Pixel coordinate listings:
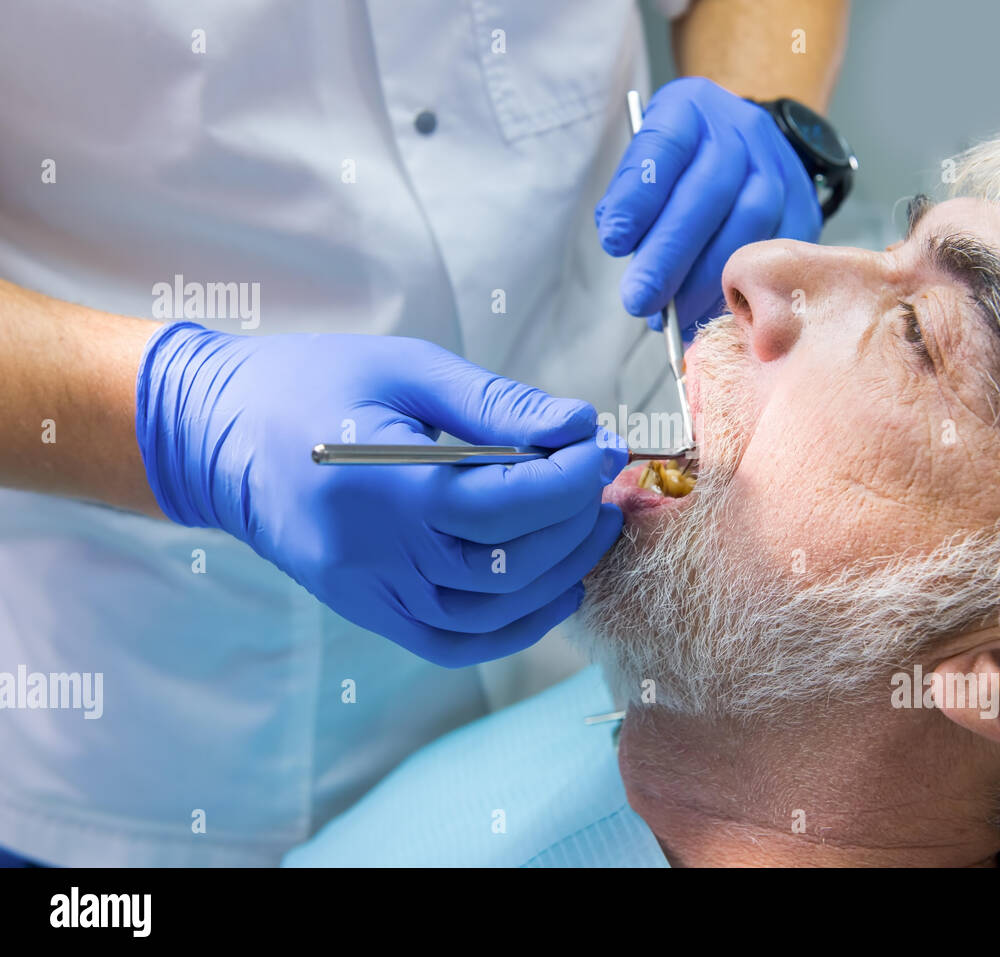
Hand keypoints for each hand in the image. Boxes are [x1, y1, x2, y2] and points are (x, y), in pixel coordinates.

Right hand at [135, 322, 626, 665]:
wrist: (220, 435)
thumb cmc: (315, 384)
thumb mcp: (406, 369)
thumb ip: (496, 404)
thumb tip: (577, 428)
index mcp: (382, 483)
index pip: (506, 503)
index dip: (571, 480)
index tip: (602, 448)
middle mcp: (373, 553)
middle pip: (506, 564)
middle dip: (574, 525)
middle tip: (602, 485)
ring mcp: (366, 592)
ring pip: (488, 612)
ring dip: (556, 575)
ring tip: (587, 529)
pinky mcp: (364, 610)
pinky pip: (451, 643)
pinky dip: (511, 628)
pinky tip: (550, 589)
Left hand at [595, 77, 821, 338]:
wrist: (745, 146)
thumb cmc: (683, 163)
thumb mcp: (648, 160)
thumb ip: (631, 198)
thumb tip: (626, 246)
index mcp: (691, 108)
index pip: (665, 148)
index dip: (639, 197)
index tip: (614, 242)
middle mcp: (741, 130)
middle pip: (709, 192)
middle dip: (669, 255)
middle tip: (639, 299)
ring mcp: (779, 167)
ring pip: (749, 223)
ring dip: (706, 278)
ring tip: (674, 313)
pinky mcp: (802, 204)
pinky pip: (778, 250)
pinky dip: (744, 286)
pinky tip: (713, 307)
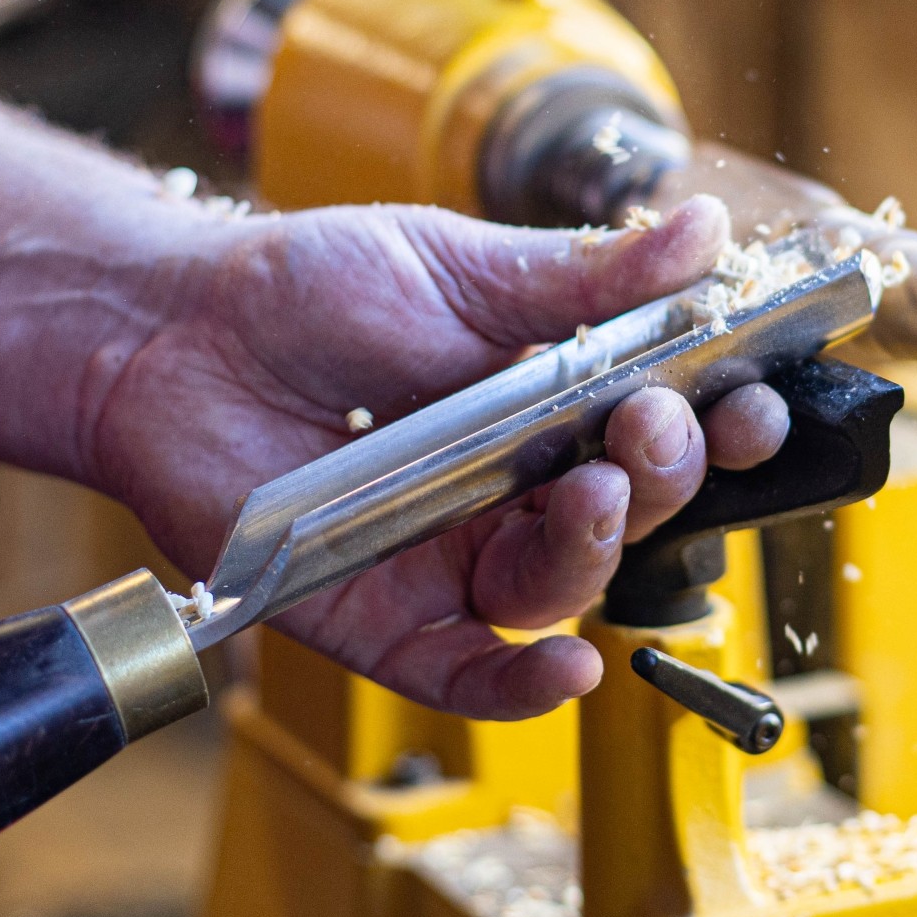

_Instructions to follow_
Before duplicating, set the pictures aside; then output exactly the lines from the one with "index pip: (506, 503)" through the end of the records, and only those.

_Reply to the task_
index pip: (506, 503)
index dip: (571, 480)
index tip: (602, 448)
middle mcp: (373, 553)
middle pip: (506, 564)
middle dip: (574, 525)
middle tip: (602, 485)
ring mcp: (366, 592)
ring pip: (488, 612)
ring dip: (556, 575)
ring tip: (587, 529)
pinky mcp: (364, 610)
pinky pip: (451, 643)
pinky dip: (511, 628)
pinky tip: (550, 589)
Left hand at [595, 77, 821, 338]:
wrist: (745, 146)
thumb cmc: (683, 163)
thumb mcp: (648, 160)
thumb ip: (631, 198)
thumb tip: (626, 246)
index mcp: (691, 108)
index pip: (665, 148)
index dip: (639, 197)
index tip: (614, 242)
middle mcp: (741, 130)
middle pip: (709, 192)
middle dip: (669, 255)
middle tip: (639, 299)
ring mcp: (779, 167)
ring pip: (749, 223)
ring dip: (706, 278)
ring tip: (674, 313)
pinky mcp: (802, 204)
pinky pip: (778, 250)
pinky dip: (744, 286)
pinky tip: (713, 307)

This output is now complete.